### DIRECTIONS
When you output the records, match them exactly and omit any picture they include.
=== Begin Enclosure ===
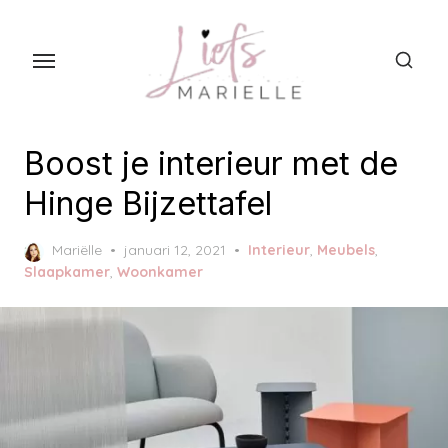
S
k
i
p
t
o
Boost je interieur met de
t
Hinge Bijzettafel
h
e
P
Mariëlle
januari 12, 2021
Interieur
,
Meubels
,
c
o
Slaapkamer
,
Woonkamer
s
o
t
n
e
t
d
o
e
n
n
t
=== End Enclosure ===
### EXERCISE OUTPUT
S
k
i
p
t
o
Boost je interieur met de
t
Hinge Bijzettafel
h
e
P
Mariëlle
januari 12, 2021
Interieur
,
Meubels
,
c
o
Slaapkamer
,
Woonkamer
s
o
t
n
e
t
d
o
e
n
n
t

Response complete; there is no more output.